--- SELECTED EXCERPT ---
::::

Do you know how hard it is to love and respect yourself when you receive messages daily, sometimes overtly hateful, sometimes so subtle you doubt your own perception, that you are not worthy of love and respect the way that you are? Hating fat people is completely accepted in our culture. The second a person is told they can’t say hateful things about fat people, they change their tune to being concerned about health. This is gaslighting and y’all can fuck right off with it. To love and respect yourself when people shamelessly tell you you aren’t worthy, is no less than a revolutionary act. It’s an act that takes up so much of my energy, I often feel like I don’t have any left. I spend my days experiencing these aggressions toward me and using superhero powers to brush that dirt off my shoulders, but after many days of it, I break.
Or, fall, as the case may be.
I am shamelessly digressing. Let’s jog it back to the snowshoeing.
I was on the ground, sort of on my belly, and trying to find the clarity to figure out what to do next. Using all fours, a sight I don’t even want to entertain imagining at this point, I push myself up using the up-tilted part of the trail for leverage and quickly grab onto my poles that are standing up in the snow. I’m wobbling like a drunk toddler, but I’m up. Travis then gets down and starts adjusting the straps on my snowshoes and I feel so embarrassed, like, “leave me alone, dad!” but I’m also touched by it. I realize I feel cared for in the exact way that I need and a rush of comfort flows through me. We start walking again and my snowshoes feel noticeably better and more secure, but it’s still rough-going. Within a few hundred yards, I fall again and as I’m going down there is a flash of hopelessness, but fortunately, I’m quickly back up this time. Travis suggests we trade snowshoes and I want to refuse, but by now I know my instincts are not exactly on my side and accepting help is better. Jesse offers me physical support while I wiggle into the new shoes and Travis adjusts everything on me again and I get angsty and uncomfortable, but only for a second. We’re off again and I’m moving better and it’s still really tough and yeah, I fall one more time, but I get right back up and soon we’re miraculously back to the trailhead.

::::

--- DATASET EXCERPTS ---
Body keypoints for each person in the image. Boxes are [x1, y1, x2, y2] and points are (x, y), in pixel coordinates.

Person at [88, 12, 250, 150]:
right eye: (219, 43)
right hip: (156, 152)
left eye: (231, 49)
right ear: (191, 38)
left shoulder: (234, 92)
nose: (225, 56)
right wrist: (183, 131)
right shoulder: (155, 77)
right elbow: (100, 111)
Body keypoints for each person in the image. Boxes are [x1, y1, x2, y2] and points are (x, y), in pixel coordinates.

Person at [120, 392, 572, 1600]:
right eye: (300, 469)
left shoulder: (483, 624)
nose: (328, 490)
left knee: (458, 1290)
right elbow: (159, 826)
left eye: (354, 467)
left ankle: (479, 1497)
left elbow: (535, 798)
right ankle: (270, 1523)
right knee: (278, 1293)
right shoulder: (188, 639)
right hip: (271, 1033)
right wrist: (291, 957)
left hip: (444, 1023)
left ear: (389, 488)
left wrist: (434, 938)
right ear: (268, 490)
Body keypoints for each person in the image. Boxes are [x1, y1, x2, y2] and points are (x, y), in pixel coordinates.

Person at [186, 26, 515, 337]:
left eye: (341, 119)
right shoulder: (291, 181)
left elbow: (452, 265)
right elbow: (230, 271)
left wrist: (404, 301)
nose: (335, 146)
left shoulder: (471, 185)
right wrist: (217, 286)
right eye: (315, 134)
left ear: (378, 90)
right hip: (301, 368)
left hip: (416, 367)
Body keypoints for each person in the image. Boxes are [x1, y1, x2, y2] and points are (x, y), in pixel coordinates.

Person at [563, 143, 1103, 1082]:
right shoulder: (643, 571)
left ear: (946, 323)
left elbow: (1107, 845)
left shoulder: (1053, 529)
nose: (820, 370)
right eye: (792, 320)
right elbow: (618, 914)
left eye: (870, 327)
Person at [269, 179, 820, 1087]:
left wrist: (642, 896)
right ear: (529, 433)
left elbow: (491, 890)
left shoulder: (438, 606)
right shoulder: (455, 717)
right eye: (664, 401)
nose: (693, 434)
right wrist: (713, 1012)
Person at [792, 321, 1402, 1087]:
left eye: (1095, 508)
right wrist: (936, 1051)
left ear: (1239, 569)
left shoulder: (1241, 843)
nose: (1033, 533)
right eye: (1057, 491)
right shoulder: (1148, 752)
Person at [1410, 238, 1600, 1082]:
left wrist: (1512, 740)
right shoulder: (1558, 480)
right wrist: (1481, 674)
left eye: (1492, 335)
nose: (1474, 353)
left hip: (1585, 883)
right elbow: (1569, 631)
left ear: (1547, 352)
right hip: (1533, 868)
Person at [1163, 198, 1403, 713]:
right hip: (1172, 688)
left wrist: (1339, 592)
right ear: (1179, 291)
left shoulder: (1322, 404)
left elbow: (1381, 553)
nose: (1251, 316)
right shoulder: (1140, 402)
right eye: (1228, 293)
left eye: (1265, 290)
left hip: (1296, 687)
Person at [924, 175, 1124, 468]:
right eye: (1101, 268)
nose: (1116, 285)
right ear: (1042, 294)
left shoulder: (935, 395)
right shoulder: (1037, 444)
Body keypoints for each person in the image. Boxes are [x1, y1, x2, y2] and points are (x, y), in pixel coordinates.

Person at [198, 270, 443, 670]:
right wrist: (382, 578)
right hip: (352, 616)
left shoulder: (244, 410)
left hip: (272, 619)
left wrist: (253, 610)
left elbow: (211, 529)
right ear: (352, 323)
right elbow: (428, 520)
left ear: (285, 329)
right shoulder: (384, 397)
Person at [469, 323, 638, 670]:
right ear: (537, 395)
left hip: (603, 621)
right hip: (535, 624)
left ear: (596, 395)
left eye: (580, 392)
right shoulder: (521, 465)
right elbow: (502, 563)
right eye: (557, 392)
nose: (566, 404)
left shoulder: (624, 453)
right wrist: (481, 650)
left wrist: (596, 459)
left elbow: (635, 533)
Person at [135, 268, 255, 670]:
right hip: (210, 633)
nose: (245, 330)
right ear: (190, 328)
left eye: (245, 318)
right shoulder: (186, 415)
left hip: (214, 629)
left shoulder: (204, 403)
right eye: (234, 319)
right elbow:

::::

--- WORK TASK A ---
According to the snowshoeing excerpt, why does the narrator accept Travis's offer to trade snowshoes despite wanting to refuse?
--- WORK TASK B ---
Reproduce word for word everything in the snowshoeing excerpt from "Do you know" down to "it, I break.".

--- TASK RESULT A ---
The narrator accepts because, by that point, the narrator knows their instincts are not exactly on their side and that accepting help is better.

--- TASK RESULT B ---
Do you know how hard it is to love and respect yourself when you receive messages daily, sometimes overtly hateful, sometimes so subtle you doubt your own perception, that you are not worthy of love and respect the way that you are? Hating fat people is completely accepted in our culture. The second a person is told they can’t say hateful things about fat people, they change their tune to being concerned about health. This is gaslighting and y’all can fuck right off with it. To love and respect yourself when people shamelessly tell you you aren’t worthy, is no less than a revolutionary act. It’s an act that takes up so much of my energy, I often feel like I don’t have any left. I spend my days experiencing these aggressions toward me and using superhero powers to brush that dirt off my shoulders, but after many days of it, I break.